Date of Award


Document Type

Campus Access Thesis


Epidemiology and Biostatistics



First Advisor

Robert McKeown



Attention-deficit/hyperactivity disorder (ADHD) is characterized by impairing symptoms of inattention and/or hyperactivity and previous literature reported that children with ADHD have poor peer relationships and motor impairment which may lead to decreased participation in organized sports. The primary research aim of this study is to explore the direct and indirect effects that ADHD diagnosis, self-concept of peer relations, and self-concept of physical abilities have on sports participation.

Patients and methods

Preliminary data from the South Carolina Project to Learn about ADHD in Youth (SCPLAY) was employed to investigate peer relations and physical abilities as mediators of the association between ADHD and sport participation.
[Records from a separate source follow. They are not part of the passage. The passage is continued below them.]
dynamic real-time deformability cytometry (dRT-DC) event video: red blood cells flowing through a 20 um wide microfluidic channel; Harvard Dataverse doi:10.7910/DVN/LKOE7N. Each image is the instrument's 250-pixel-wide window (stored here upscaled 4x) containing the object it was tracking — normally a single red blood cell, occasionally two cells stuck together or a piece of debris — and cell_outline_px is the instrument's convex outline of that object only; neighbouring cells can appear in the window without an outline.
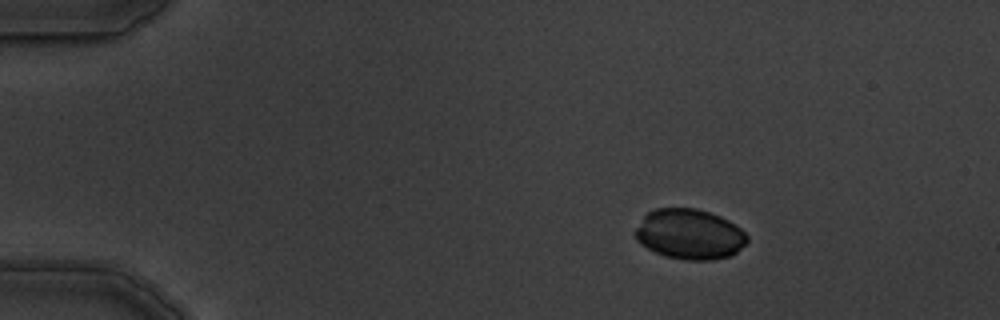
{"species": "common noctule bat (a hibernating species)", "species_latin": "Nyctalus noctula", "temperature_condition": "warm", "stored_images_in_passage": 3, "camera_frame_rate_fps": 3000, "um_per_image_px": 0.085, "animal": {"sex": "male", "body_mass_g": 19.5, "forearm_length_mm": 54.6}, "frame": {"image": 1, "passage_image": 1, "time_ms": 0.0, "image_size_px": [1000, 320], "cell_outline_px": [[748, 240], [732, 256], [712, 260], [684, 260], [664, 256], [640, 244], [636, 240], [636, 228], [644, 216], [648, 212], [656, 208], [696, 208], [720, 216], [728, 220], [740, 228], [748, 236]], "centroid_in_image_um": [58.61, 19.91], "position_along_channel_um": 26.4, "area_um2": 32.71}}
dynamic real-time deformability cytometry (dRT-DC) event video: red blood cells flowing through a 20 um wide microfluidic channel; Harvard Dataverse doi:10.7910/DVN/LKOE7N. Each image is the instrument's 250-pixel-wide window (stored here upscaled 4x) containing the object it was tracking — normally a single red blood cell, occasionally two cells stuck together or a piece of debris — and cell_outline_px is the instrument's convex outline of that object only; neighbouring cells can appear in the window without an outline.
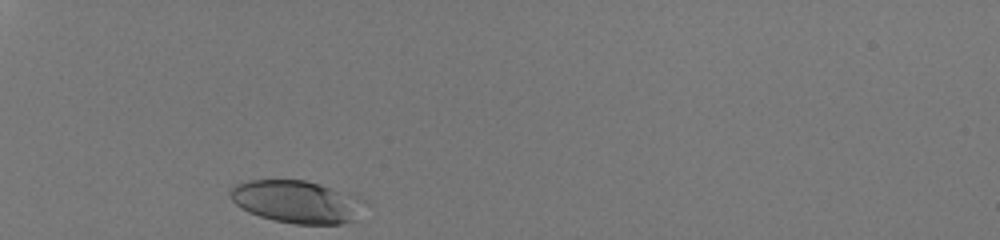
{"species": "human", "species_latin": "Homo sapiens", "temperature_condition": "room temperature", "stored_images_in_passage": 28, "camera_frame_rate_fps": 3000, "um_per_image_px": 0.085, "donor": {"sex": "male"}, "frame": {"image": 1, "passage_image": 1, "time_ms": 0.0, "image_size_px": [1000, 240], "cell_outline_px": [[364, 200], [356, 220], [340, 224], [296, 224], [272, 220], [248, 212], [240, 208], [232, 200], [228, 192], [236, 184], [248, 180], [304, 180], [320, 184], [360, 196]], "centroid_in_image_um": [25.21, 17.15], "position_along_channel_um": 59.8, "area_um2": 33.41}}
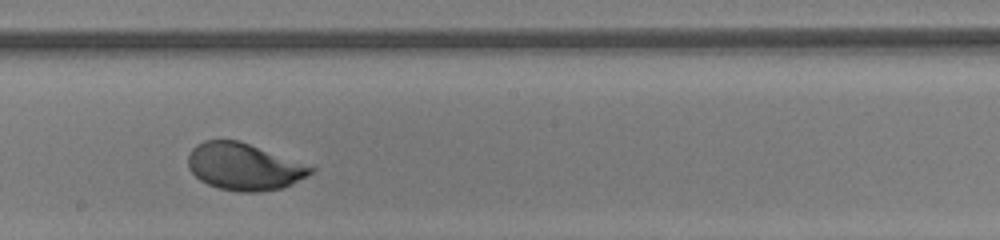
{"frame": {"image": 2, "passage_image": 16, "time_ms": 5.0, "image_size_px": [1000, 240], "cell_outline_px": [[316, 168], [308, 176], [284, 188], [260, 192], [240, 192], [216, 188], [200, 180], [188, 168], [188, 156], [192, 148], [196, 144], [204, 140], [240, 140]], "centroid_in_image_um": [20.73, 14.17], "position_along_channel_um": 227.5, "area_um2": 33.7}}
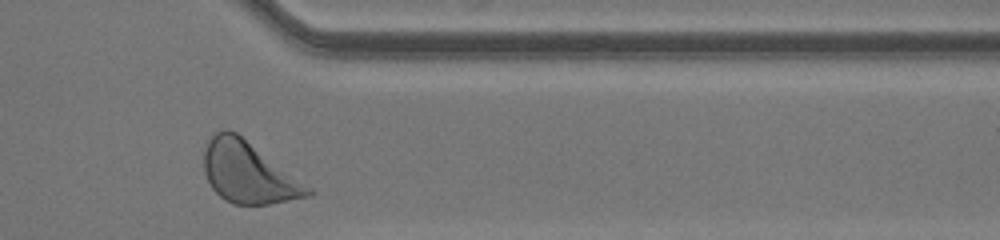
{"frame": {"image": 3, "passage_image": 28, "time_ms": 9.0, "image_size_px": [1000, 240], "cell_outline_px": [[316, 192], [308, 196], [268, 204], [232, 204], [220, 196], [212, 188], [204, 172], [204, 152], [208, 140], [216, 132], [224, 128], [228, 128], [236, 132], [312, 188]], "centroid_in_image_um": [21.1, 14.66], "position_along_channel_um": 390.3, "area_um2": 36.76}, "authors_computed_cell_mechanics": {"area_um2": 33.3217, "velocity_mm_per_s": 4.0751, "shape_relaxation_time_tau1_ms": 2.0776, "shape_relaxation_time_tau2_ms": null, "deformation_change_tau1": 0.1374, "deformation_change_tau2": null}}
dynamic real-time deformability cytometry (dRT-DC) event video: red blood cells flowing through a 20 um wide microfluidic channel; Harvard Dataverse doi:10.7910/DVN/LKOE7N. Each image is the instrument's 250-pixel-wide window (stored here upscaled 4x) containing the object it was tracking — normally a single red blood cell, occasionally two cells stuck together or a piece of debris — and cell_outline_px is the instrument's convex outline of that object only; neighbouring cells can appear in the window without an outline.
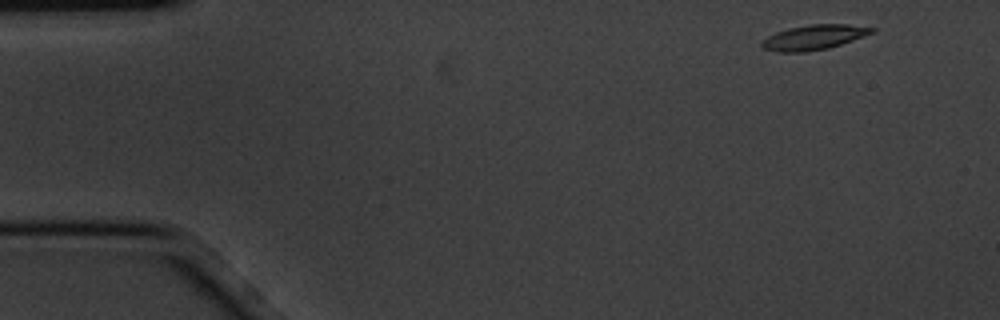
{"species": "common noctule bat (a hibernating species)", "species_latin": "Nyctalus noctula", "temperature_condition": "cold", "stored_images_in_passage": 4, "camera_frame_rate_fps": 3000, "um_per_image_px": 0.085, "animal": {"sex": "male", "body_mass_g": 20.1, "forearm_length_mm": 53.5}, "frame": {"image": 1, "passage_image": 1, "time_ms": 0.0, "image_size_px": [1000, 320], "cell_outline_px": [[876, 32], [828, 48], [804, 52], [780, 52], [764, 48], [760, 44], [768, 36], [776, 32], [788, 28], [808, 24], [848, 24], [876, 28]], "centroid_in_image_um": [69.21, 3.16], "position_along_channel_um": 15.8, "area_um2": 15.84}}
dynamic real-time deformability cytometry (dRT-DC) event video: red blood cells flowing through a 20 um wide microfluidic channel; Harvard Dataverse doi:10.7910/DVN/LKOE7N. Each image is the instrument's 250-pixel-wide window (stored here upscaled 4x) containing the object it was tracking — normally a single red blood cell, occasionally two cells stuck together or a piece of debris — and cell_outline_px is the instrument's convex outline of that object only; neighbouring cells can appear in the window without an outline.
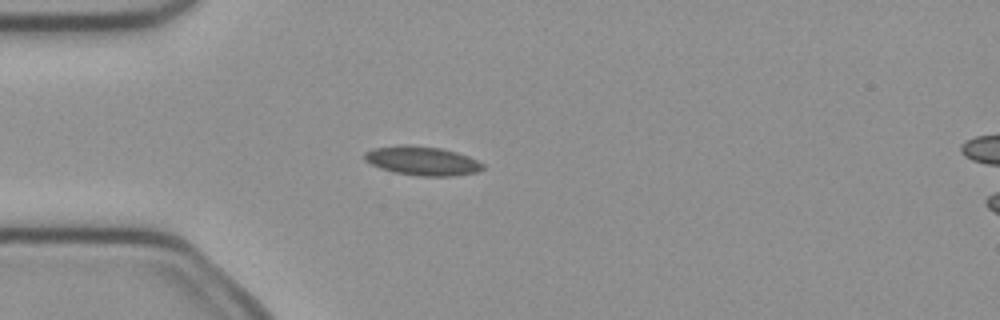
{"species": "common noctule bat (a hibernating species)", "species_latin": "Nyctalus noctula", "temperature_condition": "cold", "stored_images_in_passage": 7, "camera_frame_rate_fps": 3000, "um_per_image_px": 0.085, "animal": {"sex": "female", "body_mass_g": 21.9}, "frame": {"image": 1, "passage_image": 1, "time_ms": 0.0, "image_size_px": [1000, 320], "cell_outline_px": [[484, 168], [476, 172], [452, 176], [420, 176], [392, 172], [380, 168], [364, 160], [364, 152], [376, 148], [404, 144], [408, 144], [444, 148], [468, 156], [484, 164]], "centroid_in_image_um": [35.88, 13.66], "position_along_channel_um": 49.1, "area_um2": 20.06}}
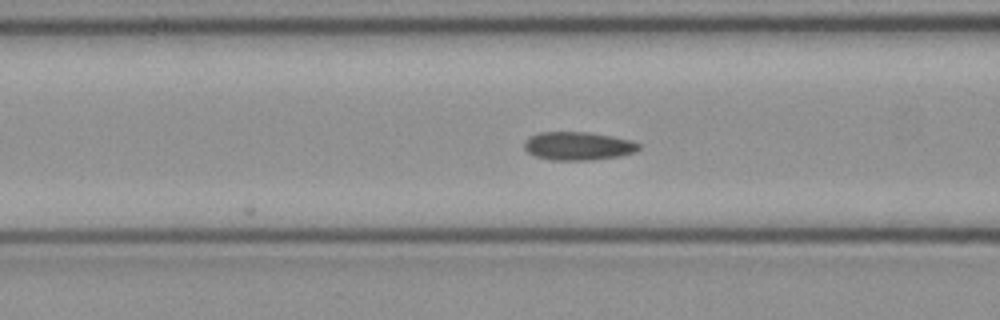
{"frame": {"image": 2, "passage_image": 7, "time_ms": 2.0, "image_size_px": [1000, 320], "cell_outline_px": [[640, 148], [636, 152], [620, 156], [592, 160], [552, 160], [536, 156], [528, 152], [524, 148], [524, 140], [540, 132], [588, 132], [632, 140], [640, 144]], "centroid_in_image_um": [49.16, 12.41], "position_along_channel_um": 117.4, "area_um2": 18.9}}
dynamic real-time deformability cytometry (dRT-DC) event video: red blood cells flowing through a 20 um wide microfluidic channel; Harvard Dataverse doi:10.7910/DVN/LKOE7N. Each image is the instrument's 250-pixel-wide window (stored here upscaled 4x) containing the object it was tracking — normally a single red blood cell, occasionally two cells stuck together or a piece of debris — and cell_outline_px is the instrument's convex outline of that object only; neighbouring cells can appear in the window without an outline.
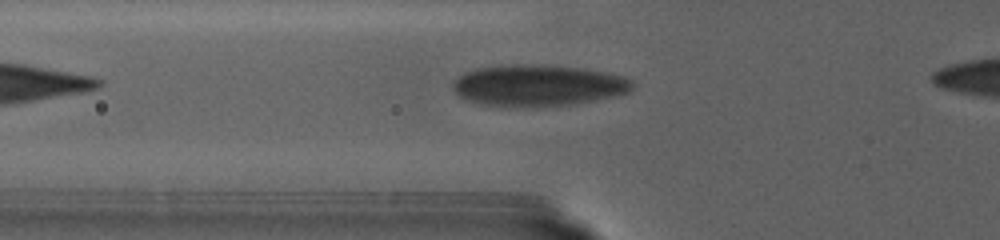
{"species": "human", "species_latin": "Homo sapiens", "temperature_condition": "warm", "stored_images_in_passage": 53, "camera_frame_rate_fps": 3000, "um_per_image_px": 0.085, "donor": {"sex": "female"}, "frame": {"image": 1, "passage_image": 4, "time_ms": 1.0, "image_size_px": [1000, 240], "cell_outline_px": [[636, 84], [632, 92], [616, 96], [576, 104], [540, 108], [508, 108], [480, 104], [464, 100], [452, 88], [452, 84], [464, 72], [476, 68], [496, 64], [544, 64], [584, 68], [624, 76], [632, 80]], "centroid_in_image_um": [45.75, 7.28], "position_along_channel_um": 80.0, "area_um2": 44.91}}
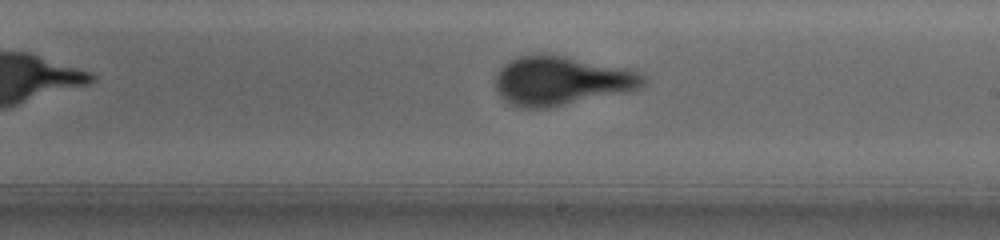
{"frame": {"image": 2, "passage_image": 27, "time_ms": 8.667, "image_size_px": [1000, 240], "cell_outline_px": [[644, 84], [640, 88], [548, 108], [516, 108], [508, 104], [500, 96], [496, 88], [496, 72], [508, 60], [516, 56], [536, 52], [564, 56], [624, 68], [636, 72], [644, 76]], "centroid_in_image_um": [47.59, 6.85], "position_along_channel_um": 241.4, "area_um2": 42.14}}
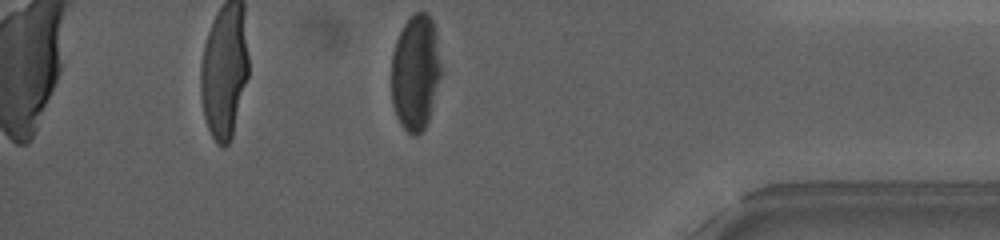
{"frame": {"image": 3, "passage_image": 53, "time_ms": 17.333, "image_size_px": [1000, 240], "cell_outline_px": [[440, 76], [428, 120], [424, 128], [416, 136], [412, 136], [400, 124], [396, 116], [392, 104], [392, 52], [396, 40], [404, 24], [416, 12], [428, 12], [432, 20], [436, 32], [440, 64]], "centroid_in_image_um": [35.3, 6.16], "position_along_channel_um": 399.9, "area_um2": 33.18}}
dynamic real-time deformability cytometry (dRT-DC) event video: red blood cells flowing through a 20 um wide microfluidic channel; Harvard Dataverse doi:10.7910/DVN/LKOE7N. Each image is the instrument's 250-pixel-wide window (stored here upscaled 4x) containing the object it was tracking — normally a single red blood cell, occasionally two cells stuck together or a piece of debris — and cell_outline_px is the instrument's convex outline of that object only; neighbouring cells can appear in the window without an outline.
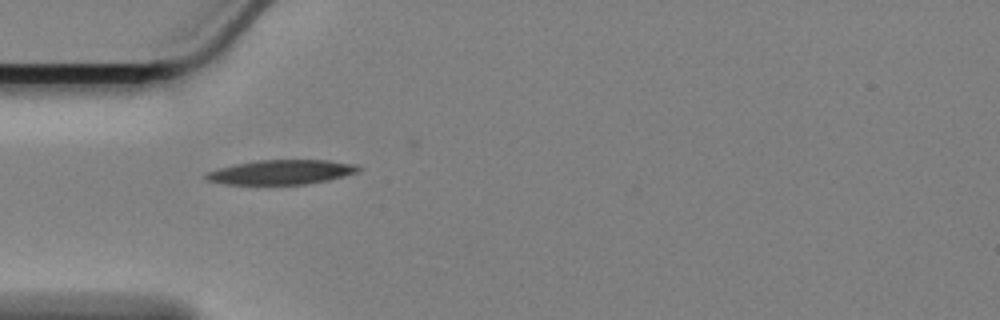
{"species": "Egyptian fruit bat (a non-hibernating species)", "species_latin": "Rousettus aegyptiacus", "temperature_condition": "cold", "stored_images_in_passage": 39, "camera_frame_rate_fps": 3000, "um_per_image_px": 0.085, "animal": {"sex": "female"}, "frame": {"image": 1, "passage_image": 1, "time_ms": 0.0, "image_size_px": [1000, 320], "cell_outline_px": [[364, 168], [356, 172], [328, 180], [304, 184], [224, 184], [208, 180], [204, 176], [208, 172], [220, 168], [236, 164], [256, 160], [328, 160], [356, 164]], "centroid_in_image_um": [23.94, 14.62], "position_along_channel_um": 61.1, "area_um2": 21.56}}
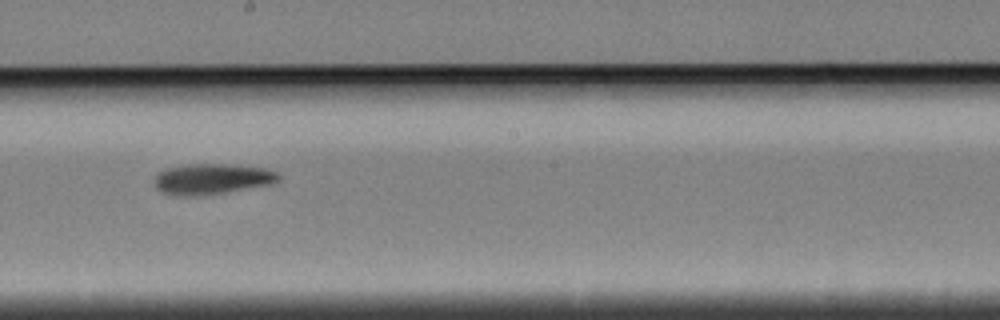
{"frame": {"image": 2, "passage_image": 16, "time_ms": 5.0, "image_size_px": [1000, 320], "cell_outline_px": [[280, 180], [272, 184], [220, 192], [192, 196], [184, 196], [160, 192], [156, 188], [156, 176], [164, 168], [188, 164], [224, 164], [264, 168], [276, 172], [280, 176]], "centroid_in_image_um": [18.01, 15.2], "position_along_channel_um": 230.2, "area_um2": 21.73}}
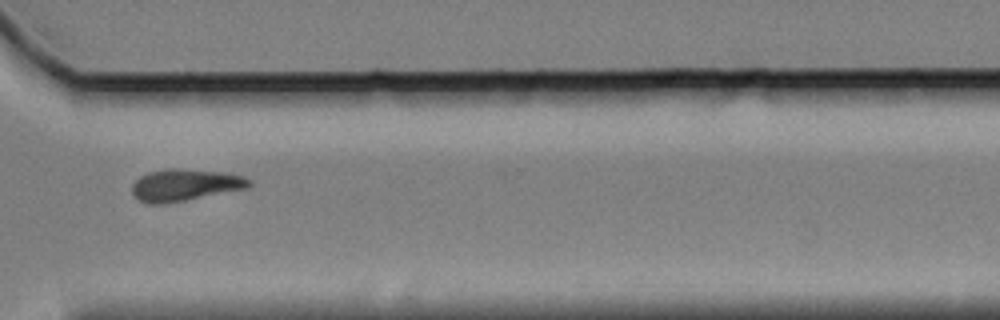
{"frame": {"image": 3, "passage_image": 27, "time_ms": 8.667, "image_size_px": [1000, 320], "cell_outline_px": [[252, 184], [248, 188], [164, 204], [148, 204], [136, 200], [132, 192], [132, 184], [140, 176], [148, 172], [168, 168], [172, 168], [224, 172], [244, 176], [252, 180]], "centroid_in_image_um": [15.71, 15.73], "position_along_channel_um": 354.9, "area_um2": 21.91}, "authors_computed_cell_mechanics": {"area_um2": 21.097, "velocity_mm_per_s": 3.3974, "shape_relaxation_time_tau1_ms": 7.927, "shape_relaxation_time_tau2_ms": null, "deformation_change_tau1": 0.1942, "deformation_change_tau2": null}}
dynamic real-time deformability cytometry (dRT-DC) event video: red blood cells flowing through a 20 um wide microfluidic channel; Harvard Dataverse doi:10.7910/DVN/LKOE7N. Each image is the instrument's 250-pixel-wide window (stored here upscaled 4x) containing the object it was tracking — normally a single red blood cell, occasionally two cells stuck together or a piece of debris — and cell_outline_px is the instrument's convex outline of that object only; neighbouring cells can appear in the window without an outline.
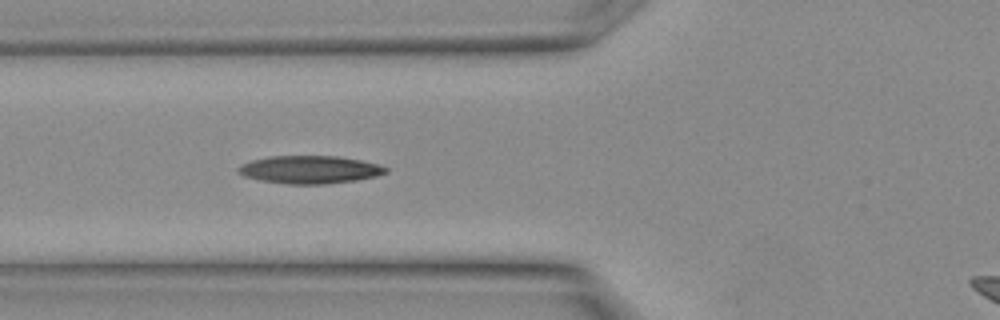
{"species": "Egyptian fruit bat (a non-hibernating species)", "species_latin": "Rousettus aegyptiacus", "temperature_condition": "warm", "stored_images_in_passage": 12, "camera_frame_rate_fps": 3000, "um_per_image_px": 0.085, "animal": {"sex": "female"}, "frame": {"image": 1, "passage_image": 12, "time_ms": 3.667, "image_size_px": [1000, 320], "cell_outline_px": [[388, 172], [376, 176], [356, 180], [324, 184], [288, 184], [260, 180], [244, 176], [236, 172], [236, 168], [240, 164], [252, 160], [268, 156], [340, 156], [380, 164], [388, 168]], "centroid_in_image_um": [26.31, 14.41], "position_along_channel_um": 99.5, "area_um2": 24.1}}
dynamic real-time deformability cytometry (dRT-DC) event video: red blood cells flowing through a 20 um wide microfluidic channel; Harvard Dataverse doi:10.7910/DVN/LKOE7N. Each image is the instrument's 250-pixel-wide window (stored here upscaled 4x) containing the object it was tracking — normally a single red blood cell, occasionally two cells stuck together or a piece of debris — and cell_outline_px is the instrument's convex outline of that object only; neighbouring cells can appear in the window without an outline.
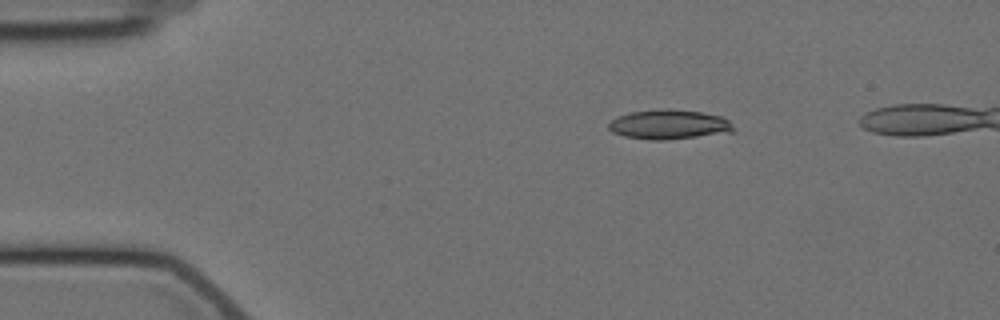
{"species": "Egyptian fruit bat (a non-hibernating species)", "species_latin": "Rousettus aegyptiacus", "temperature_condition": "cold", "stored_images_in_passage": 4, "camera_frame_rate_fps": 3000, "um_per_image_px": 0.085, "animal": {"sex": "female"}, "frame": {"image": 1, "passage_image": 1, "time_ms": 0.0, "image_size_px": [1000, 320], "cell_outline_px": [[736, 132], [664, 140], [652, 140], [624, 136], [612, 132], [608, 128], [608, 124], [616, 116], [628, 112], [660, 108], [668, 108], [700, 112], [720, 116], [728, 120], [736, 128]], "centroid_in_image_um": [56.86, 10.57], "position_along_channel_um": 28.1, "area_um2": 21.79}}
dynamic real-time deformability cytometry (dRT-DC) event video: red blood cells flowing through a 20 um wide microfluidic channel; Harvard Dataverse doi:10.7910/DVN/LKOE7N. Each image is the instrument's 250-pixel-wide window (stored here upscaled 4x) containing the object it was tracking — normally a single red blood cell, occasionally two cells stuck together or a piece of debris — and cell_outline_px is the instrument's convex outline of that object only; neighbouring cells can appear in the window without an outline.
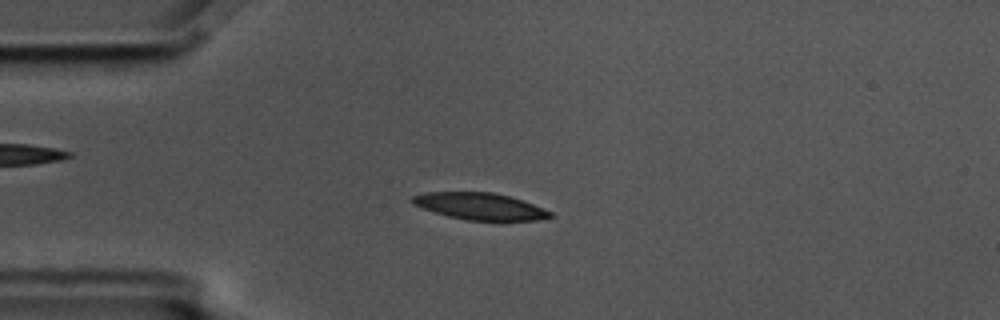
{"species": "common noctule bat (a hibernating species)", "species_latin": "Nyctalus noctula", "temperature_condition": "cold", "stored_images_in_passage": 7, "camera_frame_rate_fps": 3000, "um_per_image_px": 0.085, "animal": {"sex": "male", "body_mass_g": 17.5, "forearm_length_mm": 52.3}, "frame": {"image": 1, "passage_image": 3, "time_ms": 0.667, "image_size_px": [1000, 320], "cell_outline_px": [[552, 216], [536, 220], [468, 220], [448, 216], [412, 204], [412, 196], [428, 192], [492, 192], [508, 196], [532, 204], [552, 212]], "centroid_in_image_um": [40.77, 17.53], "position_along_channel_um": 44.2, "area_um2": 21.04}}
Three hundred and thirty children reported their level of organized sports participation using a Health Risk Behavior Survey derived from the CDC's Youth Risk Behavior Survey. Regression and path analysis was utilized to determine significant associations and investigate mediation.


A higher percentage of males (68.7%) were diagnosed with ADHD and a higher proportion of participants classified themselves as non-Hispanic White (56%). Polytomous logistic regression revealed that an ADHD diagnosis was related to never participating in sports (OR=5.1; 95%CI 1.19, 21.68) and to low sports participation (OR=2.9; 95%CI 0.99, 8.18). Path analysis revealed peer relations and physical abilities were directly related to sports participation, with corresponding coefficients of -0.02 (p-value=0.04) and 0.04 (p-value<0.001) for a single point change on the Marsh SDQ Scale, respectively.


ADHD diagnosis is related to decrease sports participation. This study also concludes that the direct effects of peer relations and physical abilities on sports participation are significant.